Coincident Super Eclipse and amp power


The Super Eclipse is marketed as a low-powered, tube-amp friendly design. This is, no doubt, very much true compared to many speakers.

Using the Super Eclipses, I tried the 18/36-watt Manley 300B Retros (in their interim version--after original issue and before the Neo) and the 47 Labs Gaincard-S (50 watt version with double power supplies) and found them both to be under-powered-- especially for large, orchestral music. My room is 16 x 25 feet with large vent-offs at the back, skylights, and heavy, wall-to-wall carpeting.

I am sure the kind of music one listens to influences a lot of this , but I have a sneaky suspicion that the 'Super E's' really like a lot more power than some of the rhetoric surrounding them (and their 92 dB, 14 Ohm rating) would suggest. Am I the only one who thinks that the "Supers E's,' really sound much better with about 95, strong, push-pull, tubed watts (transformer) or about 150, OTL, triode watts?
kalan

Showing 1 response by wirenut

I find your post very interesting. I don't have Super Eclipses. But, I just bought a pr of Partial Eclipses (sensitivity 92db, 8 ohms; pwr req. 7-150 watts), for use in a rather smallish room (12'x13') with a Conrad-Johnson Premier 11A tube amp (70w/channel into 4ohms). No power problem here; I can play them as loud as I want, without any hint of under powering.

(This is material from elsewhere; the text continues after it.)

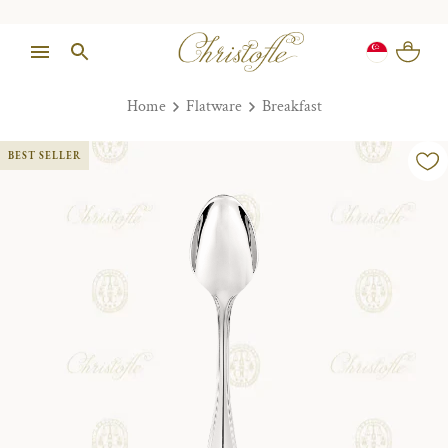
Home
Flatware
Breakfast
BEST SELLER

However, I also own an old Krell KSA-150 (rated at 150w into 8ohms), and out of curiosity I tried the Partials with the Krell. I was amazed to find that the spkrs sound much much better to me powered by the Krell than they do by the C-J. With the Krell, there is pristine clarity, definition and a sense of the presence of pwr, etc. (at all volume levels), that I just don't get with the C-J. This really puzzles me. I expected that since the spkrs' minimum pwr requirement is only 7 watts, when I pair them with a tube amp capable of 10 times the minimum I would hear the very best they can offer. IMHO, not so.